Well, it was a falsehood. But a lie, to be a lie, pretty much has to be intentional. At least that's the way most folks look at it. For example, Stephanie Cutter, on behalf of the Obama campaign, passed on information to the press about the tragic deaths of an American ambassador and diplomatic workers in Benghazi, as it came from US intelligence sources. The main thrust of that information was wrong. So she told a falsehood. Was it a lie?
Even Presidential candidates can get their facts wrong from time to time. A stray comment about automobile production could be based on sloppy staff work. And you only have to look at Mitt Romney's foreign trip to see that his staff can have unfortunate experiences with factual fidelity.
Mitt Romney may have been handed a staff summary of a poorly written article appearing in the usually top notch Bloomberg Press. It starts off referring to a revival of Jeep production that had been closed down in China. One subsidiary of Chrysler "plans to return Jeep output to China" and "may eventually make all of its models in that country"
Only a few paragraphs later does the article mention that Chrysler itself is expanding and expanding and expanding production in the United States. After discussion of targets for sales of half a million vehicles outside the United States, and a more than tripling of production, comes this: "Chrysler currently builds all Jeep SUV models at plants in Michigan, Illinois and Ohio. Manley referred to adding Jeep production sites rather than shifting output from North America to China."
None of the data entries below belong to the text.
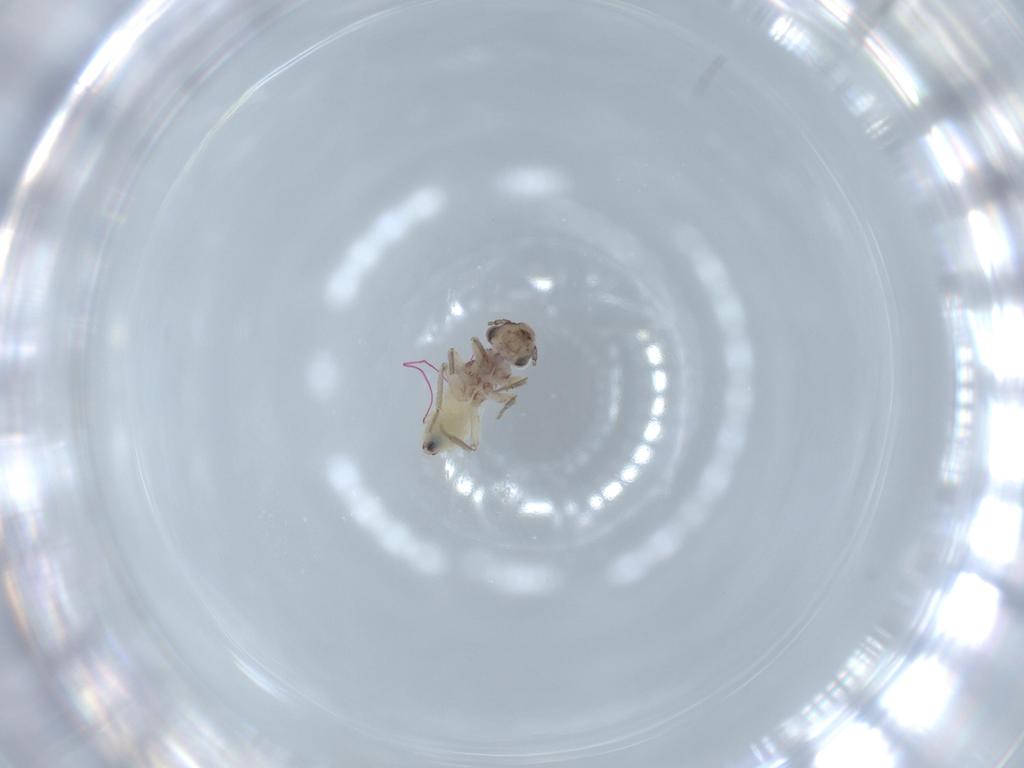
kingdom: Animalia
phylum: Arthropoda
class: Insecta
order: Psocodea
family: Lepidopsocidae
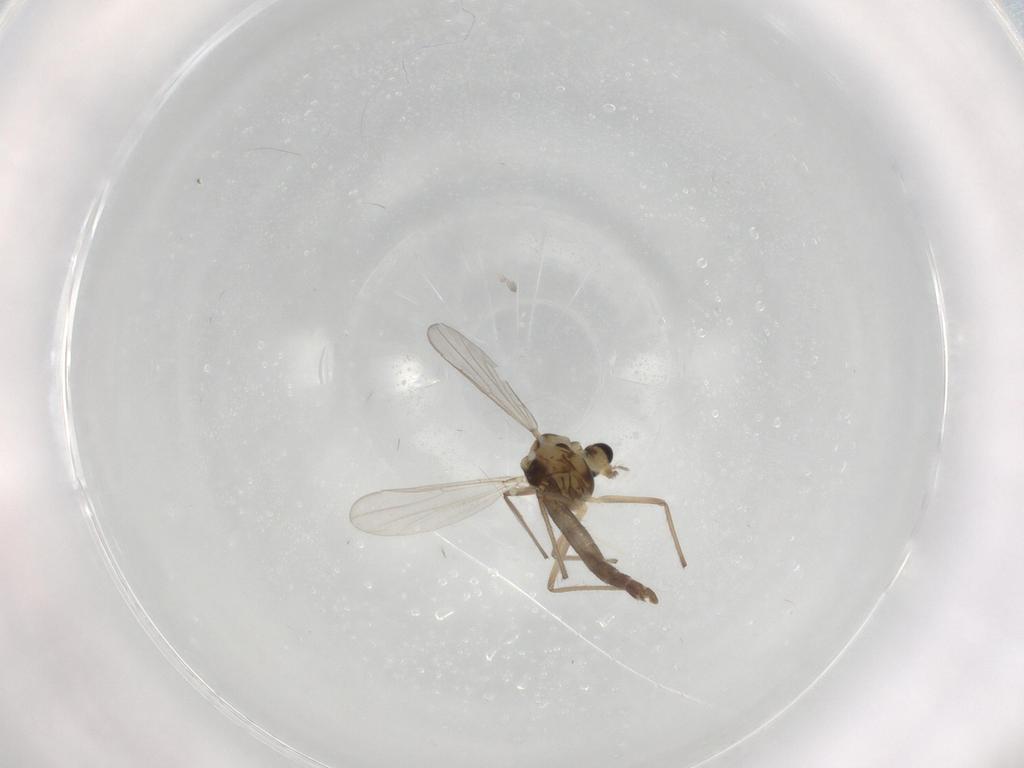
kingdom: Animalia
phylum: Arthropoda
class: Insecta
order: Diptera
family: Chironomidae
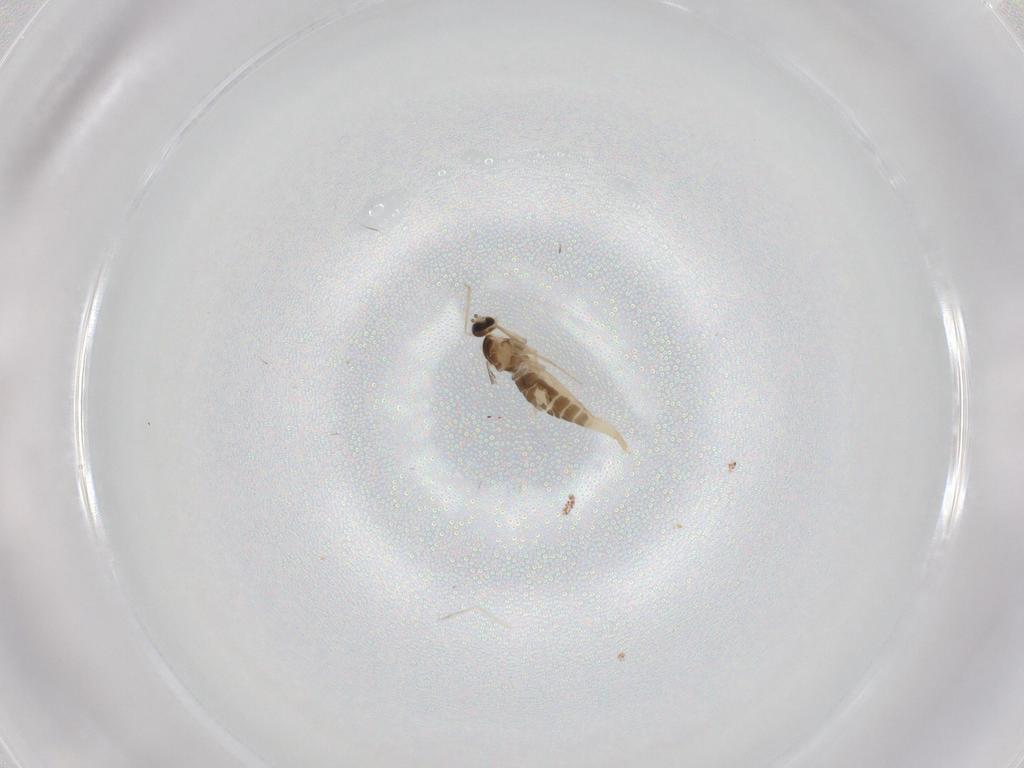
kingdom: Animalia
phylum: Arthropoda
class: Insecta
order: Diptera
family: Cecidomyiidae
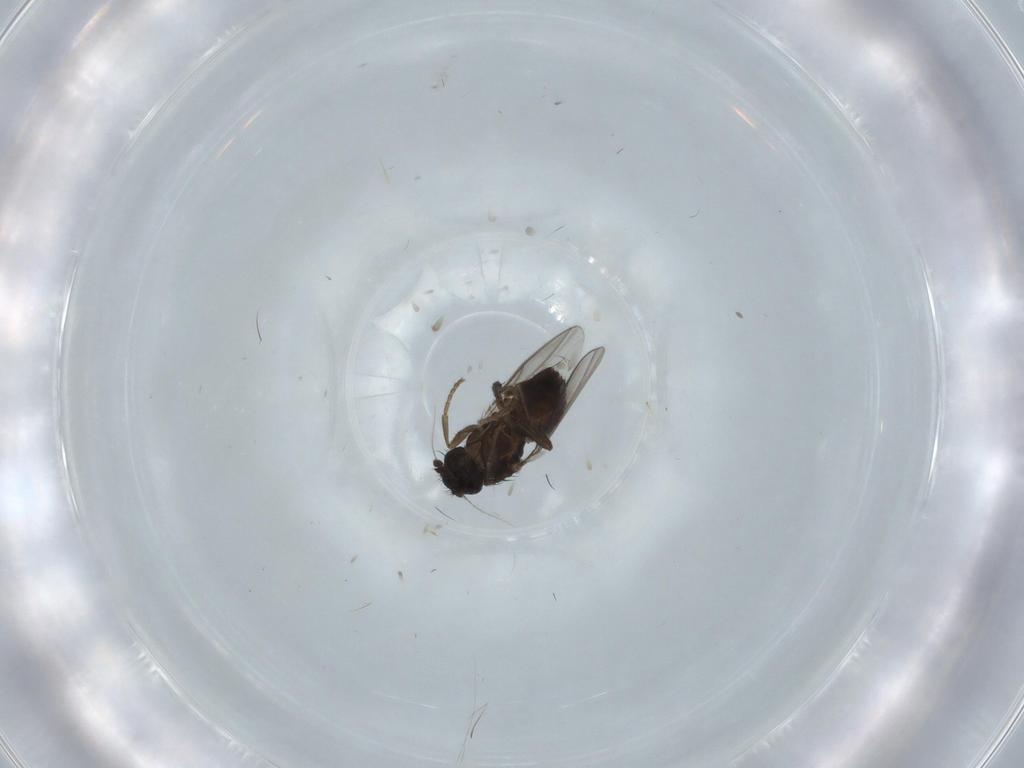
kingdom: Animalia
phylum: Arthropoda
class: Insecta
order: Diptera
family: Sphaeroceridae
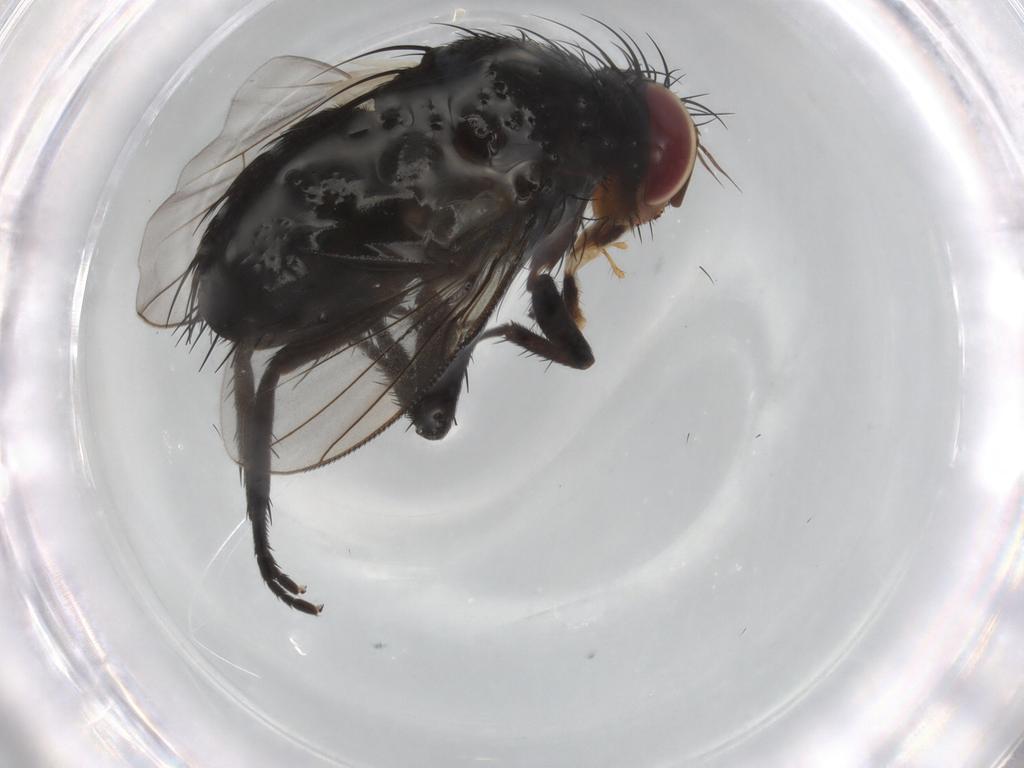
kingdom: Animalia
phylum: Arthropoda
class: Insecta
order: Diptera
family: Tachinidae
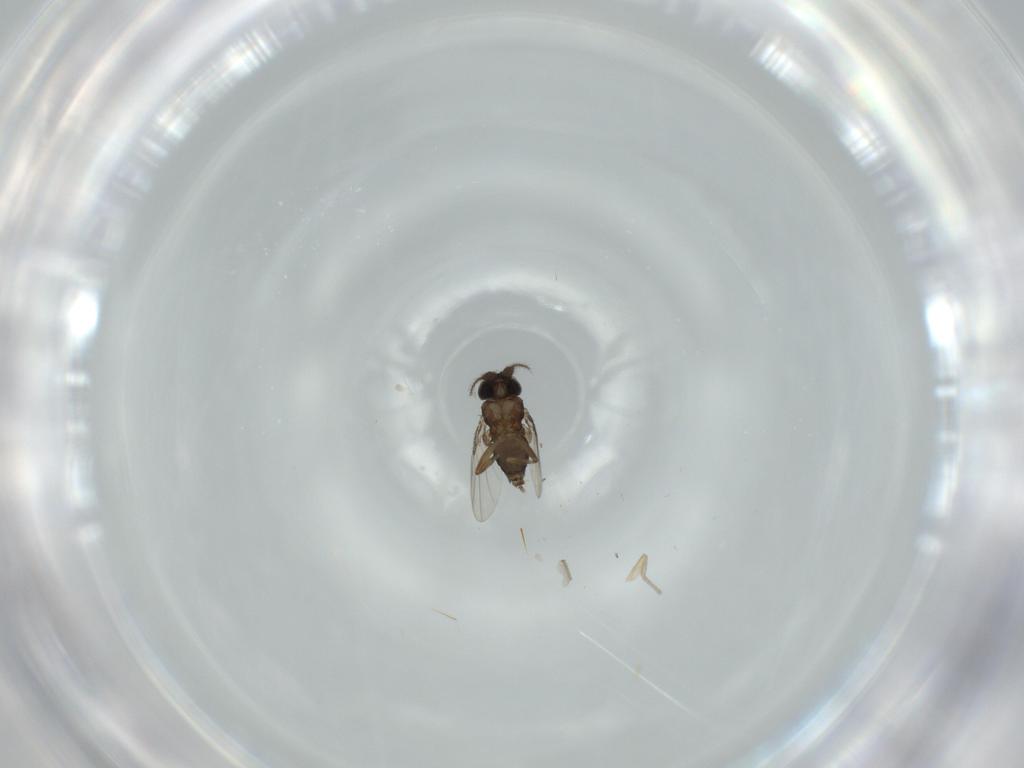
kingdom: Animalia
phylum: Arthropoda
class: Insecta
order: Diptera
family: Phoridae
Okay, so if a staffer had just looked at the headline, "Fiat Says Jeep Output May Return to China as Demand Rises" and scanned the first few sentences, the Governor could have been handed a note saying that Jeep was moving everything to China. Pretty scary news that he would want to relay to his audience.
And if we're going to say Stephanie Cutter wasn't lying when she passed on information as she got it, can we cut Governor Romney some slack for prematurely reacting to false information passed on to him by his staff?
I mean, Chrysler quickly issued a press release correcting Governor Romney, although with some pointed comments about fantasies. Countless news programs reported that Romney was wrong, wrong. So no harm, no foul, and most important, no lie.
There is no lie if the falsehood is unintentional, regardless of the corporation's irritation with the Romney misstatement.
On Saturday, after the false Romney statement, after the Chrysler public statement, after the news reports. Now comes a campaign advertisement paid for by the Romney campaign, now being run on television in Ohio:
Obama took GM and Chrysler into bankruptcy and sold Chrysler to Italians who are going to build Jeeps in China. Mitt Romney will fight for every American job.
It ends with "I'm Mitt Romney. And I approved this message."
Okay, I give up. It's a deliberate lie.
Just throw it on that huge pile over there.